Dopo Chained for Life e Go Down Death, A different man riporta sugli schermi l’ossessione di
Aaron Schimberg per i volti deformi: individui afflitti da evidente disabilità e ingiustamente relegati
in un mondo parallelo, ai margini della “società dei normali”.

Il regista, nato con labbro leporino, adopera la tela del vissuto personale per dipingere storie
complesse, popolate da personaggi che alternano momenti di grande forza ad altri di profonda
disperazione.
Edward (Sebastian Stan) è un uomo affetto da neurofibromatosi che conduce una vita monotona,
senza svaghi, intenta ad evitare lo sguardo dell’altro, in una New York stereotipata, veloce e
superficiale. Cerca di trovare il suo posto nel mondo utilizzando la propria peculiarità come attore
in piccole produzioni video, ma ne ricava solo parti minori, prive di ogni possibilità di crescita.
L’arrivo di una nuova vicina di casa innesca però un cambiamento di rotta.

A differenza di Edward, la giovane e bella regista Ingrid (Renate Reinsve) è piena di entusiasmo
per la vita e i due instaurano un’amicizia che guarda oltre le apparenze.
È il caso a dare una mano al protagonista mettendolo di fronte a un bivio: continuare la sua vita di
sempre o rischiare tutto facendo da cavia per un farmaco sperimentale che potrebbe guarirlo. È un
salto nel vuoto da cui Edward non tornerà più indietro.
Gli effetti collaterali del medicinale sono terribili e il dolore insopportabile. Edward attraversa un
tunnel dove la sua pelle si scioglie, letteralmente, per lasciare spazio a un corpo nuovo.
Una condizione, fresca e sconosciuta, da cui rinnega tutto ciò che è stato fino a poco tempo prima,
per cominciare una vita “normale”. Edward muore per far nascere Guy.

I tre protagonisti del film A different Man, sul divano.

La tanto agognata ordinarietà si rivela però un boomerang per il protagonista quando, rincontrata
Ingrid e riuscito a insediarsi nel suo cuore e nella sua nuova opera teatrale, deve fare i conti con la
sua silenziosa mediocrità.
Guy non spicca, è ormai una persona qualunque, con scarse doti attoriali che vede il suo precario
equilibrio, professionale e sentimentale, minacciato dall’arrivo di Oswald (Adam Pearson), un
inglese anch’egli colpito da neurofibromatosi, ma eclettico, brillante e di grande fascino
intellettuale.
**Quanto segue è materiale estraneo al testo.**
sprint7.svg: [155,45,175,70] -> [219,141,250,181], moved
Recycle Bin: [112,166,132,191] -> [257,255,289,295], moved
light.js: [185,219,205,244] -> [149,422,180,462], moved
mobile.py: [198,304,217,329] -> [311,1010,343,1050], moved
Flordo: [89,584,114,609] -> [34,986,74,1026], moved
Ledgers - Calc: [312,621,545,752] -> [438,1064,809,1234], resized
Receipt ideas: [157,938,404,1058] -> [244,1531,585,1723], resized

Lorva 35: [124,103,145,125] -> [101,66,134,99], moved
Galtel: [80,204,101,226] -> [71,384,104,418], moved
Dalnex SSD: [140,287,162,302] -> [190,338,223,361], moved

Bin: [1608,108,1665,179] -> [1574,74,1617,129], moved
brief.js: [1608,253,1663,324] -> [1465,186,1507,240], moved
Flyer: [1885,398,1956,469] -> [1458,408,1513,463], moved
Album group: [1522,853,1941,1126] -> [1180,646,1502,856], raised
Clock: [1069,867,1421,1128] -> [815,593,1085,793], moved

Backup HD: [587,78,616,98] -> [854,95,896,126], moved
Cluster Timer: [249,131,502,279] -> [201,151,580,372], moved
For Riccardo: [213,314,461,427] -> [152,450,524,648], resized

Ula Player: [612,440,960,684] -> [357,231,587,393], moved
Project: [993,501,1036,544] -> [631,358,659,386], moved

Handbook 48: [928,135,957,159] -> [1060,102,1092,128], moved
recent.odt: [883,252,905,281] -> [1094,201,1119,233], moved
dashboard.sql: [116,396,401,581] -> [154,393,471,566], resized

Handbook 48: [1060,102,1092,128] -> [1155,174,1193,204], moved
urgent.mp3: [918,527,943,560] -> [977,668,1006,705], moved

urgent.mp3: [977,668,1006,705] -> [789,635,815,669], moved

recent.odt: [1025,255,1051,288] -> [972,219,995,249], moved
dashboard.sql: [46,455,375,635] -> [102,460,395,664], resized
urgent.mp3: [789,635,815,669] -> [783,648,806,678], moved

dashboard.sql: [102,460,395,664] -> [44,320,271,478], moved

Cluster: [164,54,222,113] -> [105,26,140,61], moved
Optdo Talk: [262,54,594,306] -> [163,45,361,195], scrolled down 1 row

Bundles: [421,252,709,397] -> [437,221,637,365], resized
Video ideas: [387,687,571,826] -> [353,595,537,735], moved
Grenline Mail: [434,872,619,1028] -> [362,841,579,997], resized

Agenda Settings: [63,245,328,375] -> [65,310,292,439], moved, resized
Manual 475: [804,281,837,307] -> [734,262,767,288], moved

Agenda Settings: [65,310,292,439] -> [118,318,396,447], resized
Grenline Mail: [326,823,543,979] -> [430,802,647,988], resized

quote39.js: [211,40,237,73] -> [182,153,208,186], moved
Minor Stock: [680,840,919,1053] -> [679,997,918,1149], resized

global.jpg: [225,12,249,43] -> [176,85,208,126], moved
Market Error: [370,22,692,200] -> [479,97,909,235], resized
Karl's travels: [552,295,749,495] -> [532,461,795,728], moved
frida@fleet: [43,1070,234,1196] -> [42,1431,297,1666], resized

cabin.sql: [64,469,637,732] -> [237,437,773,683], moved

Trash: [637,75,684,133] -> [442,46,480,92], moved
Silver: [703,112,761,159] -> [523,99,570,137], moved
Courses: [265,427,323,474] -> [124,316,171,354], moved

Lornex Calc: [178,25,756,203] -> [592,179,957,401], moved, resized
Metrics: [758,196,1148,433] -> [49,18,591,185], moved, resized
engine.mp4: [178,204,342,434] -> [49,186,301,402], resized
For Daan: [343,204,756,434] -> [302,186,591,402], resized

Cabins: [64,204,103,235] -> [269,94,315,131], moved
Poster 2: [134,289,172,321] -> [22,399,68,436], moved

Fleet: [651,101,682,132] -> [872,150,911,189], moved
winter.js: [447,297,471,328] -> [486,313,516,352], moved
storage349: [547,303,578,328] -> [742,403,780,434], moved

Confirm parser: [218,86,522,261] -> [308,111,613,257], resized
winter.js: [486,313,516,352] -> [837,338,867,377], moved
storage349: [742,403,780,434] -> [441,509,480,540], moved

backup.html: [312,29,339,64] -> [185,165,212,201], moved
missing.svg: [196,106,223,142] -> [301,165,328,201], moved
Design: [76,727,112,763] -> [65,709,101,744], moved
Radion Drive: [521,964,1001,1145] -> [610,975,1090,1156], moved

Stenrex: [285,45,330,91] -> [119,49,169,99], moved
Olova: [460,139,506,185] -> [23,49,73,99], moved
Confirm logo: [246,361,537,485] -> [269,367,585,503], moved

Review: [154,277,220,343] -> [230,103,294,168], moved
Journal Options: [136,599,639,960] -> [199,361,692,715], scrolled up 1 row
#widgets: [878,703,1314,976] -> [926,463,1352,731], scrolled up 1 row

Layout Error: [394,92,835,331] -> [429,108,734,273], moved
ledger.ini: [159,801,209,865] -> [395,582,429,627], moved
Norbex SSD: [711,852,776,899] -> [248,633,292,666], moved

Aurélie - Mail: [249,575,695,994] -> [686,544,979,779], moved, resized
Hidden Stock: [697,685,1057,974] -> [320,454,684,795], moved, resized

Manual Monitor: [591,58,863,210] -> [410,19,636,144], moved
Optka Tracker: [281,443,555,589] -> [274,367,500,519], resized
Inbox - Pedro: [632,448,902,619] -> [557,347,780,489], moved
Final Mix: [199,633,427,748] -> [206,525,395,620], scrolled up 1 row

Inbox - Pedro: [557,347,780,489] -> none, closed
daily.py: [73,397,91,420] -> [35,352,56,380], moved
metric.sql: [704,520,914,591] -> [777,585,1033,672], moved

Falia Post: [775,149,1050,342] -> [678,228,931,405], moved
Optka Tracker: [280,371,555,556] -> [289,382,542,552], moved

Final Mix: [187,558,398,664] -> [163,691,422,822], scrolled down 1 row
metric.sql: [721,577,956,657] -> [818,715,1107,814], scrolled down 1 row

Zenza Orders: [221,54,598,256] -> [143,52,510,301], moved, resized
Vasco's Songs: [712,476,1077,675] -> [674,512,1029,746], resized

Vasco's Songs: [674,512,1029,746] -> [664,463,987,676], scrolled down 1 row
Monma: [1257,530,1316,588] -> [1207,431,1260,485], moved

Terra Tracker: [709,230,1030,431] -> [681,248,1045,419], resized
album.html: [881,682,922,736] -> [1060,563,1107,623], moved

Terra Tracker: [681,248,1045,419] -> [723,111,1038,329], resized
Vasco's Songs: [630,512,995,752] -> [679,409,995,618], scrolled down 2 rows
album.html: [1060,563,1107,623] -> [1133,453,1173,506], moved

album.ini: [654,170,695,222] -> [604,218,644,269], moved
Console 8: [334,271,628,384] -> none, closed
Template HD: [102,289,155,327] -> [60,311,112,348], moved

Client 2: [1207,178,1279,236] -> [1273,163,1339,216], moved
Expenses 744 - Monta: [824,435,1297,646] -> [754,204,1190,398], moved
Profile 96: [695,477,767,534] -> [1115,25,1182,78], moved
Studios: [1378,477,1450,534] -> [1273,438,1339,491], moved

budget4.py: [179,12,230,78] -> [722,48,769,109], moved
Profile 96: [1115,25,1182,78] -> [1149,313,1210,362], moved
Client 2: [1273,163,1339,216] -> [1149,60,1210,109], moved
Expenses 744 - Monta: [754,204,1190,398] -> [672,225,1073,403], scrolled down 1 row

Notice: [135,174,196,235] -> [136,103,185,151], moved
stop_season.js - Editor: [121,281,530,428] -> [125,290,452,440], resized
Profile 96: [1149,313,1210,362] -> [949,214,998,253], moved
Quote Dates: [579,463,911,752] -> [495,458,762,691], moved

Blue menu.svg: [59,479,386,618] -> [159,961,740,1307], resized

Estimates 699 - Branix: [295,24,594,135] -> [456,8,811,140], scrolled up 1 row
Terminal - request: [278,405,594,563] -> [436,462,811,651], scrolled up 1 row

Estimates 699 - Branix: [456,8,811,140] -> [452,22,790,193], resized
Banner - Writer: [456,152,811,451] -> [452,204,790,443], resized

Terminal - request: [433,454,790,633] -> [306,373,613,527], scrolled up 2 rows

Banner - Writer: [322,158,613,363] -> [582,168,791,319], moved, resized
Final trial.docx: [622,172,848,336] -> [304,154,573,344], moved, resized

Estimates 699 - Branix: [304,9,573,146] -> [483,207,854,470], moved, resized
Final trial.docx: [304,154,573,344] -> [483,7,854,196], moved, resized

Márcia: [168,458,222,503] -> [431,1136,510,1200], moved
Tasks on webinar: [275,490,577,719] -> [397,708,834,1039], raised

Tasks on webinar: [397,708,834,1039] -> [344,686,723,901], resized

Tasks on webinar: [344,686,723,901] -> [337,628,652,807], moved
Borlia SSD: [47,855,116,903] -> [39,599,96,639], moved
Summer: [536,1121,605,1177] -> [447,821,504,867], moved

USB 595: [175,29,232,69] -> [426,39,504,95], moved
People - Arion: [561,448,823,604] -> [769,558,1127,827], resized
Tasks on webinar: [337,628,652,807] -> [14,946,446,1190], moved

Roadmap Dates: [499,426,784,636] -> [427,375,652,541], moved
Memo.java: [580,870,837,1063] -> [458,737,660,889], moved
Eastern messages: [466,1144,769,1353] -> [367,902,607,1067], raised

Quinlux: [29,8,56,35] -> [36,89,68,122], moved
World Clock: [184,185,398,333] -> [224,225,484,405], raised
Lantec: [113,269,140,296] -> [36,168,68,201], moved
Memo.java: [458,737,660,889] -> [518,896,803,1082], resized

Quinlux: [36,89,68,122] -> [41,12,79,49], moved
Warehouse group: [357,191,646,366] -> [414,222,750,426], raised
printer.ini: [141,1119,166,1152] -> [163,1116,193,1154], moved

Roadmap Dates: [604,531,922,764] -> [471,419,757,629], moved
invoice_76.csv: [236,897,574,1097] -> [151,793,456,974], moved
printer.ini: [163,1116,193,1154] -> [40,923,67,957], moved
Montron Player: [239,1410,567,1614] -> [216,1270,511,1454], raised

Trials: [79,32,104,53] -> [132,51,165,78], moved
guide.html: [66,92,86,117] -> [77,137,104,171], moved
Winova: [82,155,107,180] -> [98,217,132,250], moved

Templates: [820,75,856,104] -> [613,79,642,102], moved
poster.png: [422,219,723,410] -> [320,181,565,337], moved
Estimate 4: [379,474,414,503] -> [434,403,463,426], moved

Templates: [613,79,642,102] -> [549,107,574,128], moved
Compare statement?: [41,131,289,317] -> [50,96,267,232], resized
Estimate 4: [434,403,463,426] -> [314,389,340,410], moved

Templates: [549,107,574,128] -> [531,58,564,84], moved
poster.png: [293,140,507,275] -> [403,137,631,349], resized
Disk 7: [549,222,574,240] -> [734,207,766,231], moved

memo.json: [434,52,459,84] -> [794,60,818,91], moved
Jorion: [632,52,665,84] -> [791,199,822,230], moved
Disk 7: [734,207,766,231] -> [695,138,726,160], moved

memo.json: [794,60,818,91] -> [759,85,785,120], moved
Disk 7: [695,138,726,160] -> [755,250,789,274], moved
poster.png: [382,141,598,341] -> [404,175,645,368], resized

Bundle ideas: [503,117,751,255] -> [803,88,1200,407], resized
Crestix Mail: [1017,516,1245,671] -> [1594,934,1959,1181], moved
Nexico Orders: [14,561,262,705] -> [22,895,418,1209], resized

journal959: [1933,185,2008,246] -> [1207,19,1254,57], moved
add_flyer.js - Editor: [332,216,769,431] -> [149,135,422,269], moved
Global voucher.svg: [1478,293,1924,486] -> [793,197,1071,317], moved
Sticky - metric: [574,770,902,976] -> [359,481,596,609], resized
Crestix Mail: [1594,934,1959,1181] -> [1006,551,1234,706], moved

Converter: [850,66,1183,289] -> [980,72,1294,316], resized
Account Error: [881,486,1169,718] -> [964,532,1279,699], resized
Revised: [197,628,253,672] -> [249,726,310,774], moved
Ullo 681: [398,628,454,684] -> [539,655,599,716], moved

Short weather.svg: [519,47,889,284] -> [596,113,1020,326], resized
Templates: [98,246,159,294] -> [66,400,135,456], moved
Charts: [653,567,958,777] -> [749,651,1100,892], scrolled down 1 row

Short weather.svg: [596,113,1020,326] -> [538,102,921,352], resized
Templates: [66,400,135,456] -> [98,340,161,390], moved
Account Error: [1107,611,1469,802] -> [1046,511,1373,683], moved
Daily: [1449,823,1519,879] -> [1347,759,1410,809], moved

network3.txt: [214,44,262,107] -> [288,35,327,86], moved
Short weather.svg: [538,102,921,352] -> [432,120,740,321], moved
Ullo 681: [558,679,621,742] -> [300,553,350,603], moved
Più che afflitto dalla malattia, ne è quasi valorizzato: sembra non sentire il peso della
deformità e suscita l’interesse e l’ammirazione di tutti, soprattutto dell’universo femminile.
Un cortocircuito attanaglia la mente di Guy e lo accompagna fino alla fine del film. L’inarrestabile
insofferenza che delinea la parabola di Edward, da mostro, a “normale”, e infine a uomo banale
alimenta le sue azioni esplosive e cruente.

Lo sfondo della narrazione è l’appartamento di Edward e le sue trasformazioni. L’ambiente agisce
da metafora che ricalca e rinforza le differenze tra lui e Oswald, e viene ripreso anche nella
scenografia per la pièce di Ingrid, ricordando lontanamente Gondry: la realtà si fa finzione per poi
riemergere di nuovo, stravolta e trasformata, nel mondo vero.

Stan sveste i panni di eroi classi (Winter Soldier per Marvel) e villain moderni (il giovane Trump
di The Apprentice) mentre Reinsve mantiene il cinismo e la leggerezza di Julia nel pluripremiato La
persona peggiore del mondo. Novelli “La bella e la bestia”, danno concretezza a una pellicola che
non ha velleità di apparire patinata. Pearson, attore feticcio di Schimberg, è sciolto e perfettamente
plastico nell’interpretare un ruolo che è inversamente proporzionale alle aspettative del pubblico.

I tre protagonisti del fil A DIfferent Man.
La colonna sonora cupa e ossessiva, i suoni violenti e improvvisi che costellano il film sostengono
il ritmo della patologia del protagonista che da fisica, diventa sempre più psicologica.
La fotografia, sempre essenziale e scarna, indugia sui dettagli più crudi esaltandoli, al limite del
pulp.
A different man sbatte in faccia allo spettatore una diversità quasi insostenibile e lo accompagna in
un viaggio introspettivo dove, empatizzando col protagonista, è costretto a fare i conti con i propri
pregiudizi. Ne esce ammaccato e inevitabilmente frastornato da un epilogo fin troppo repentino.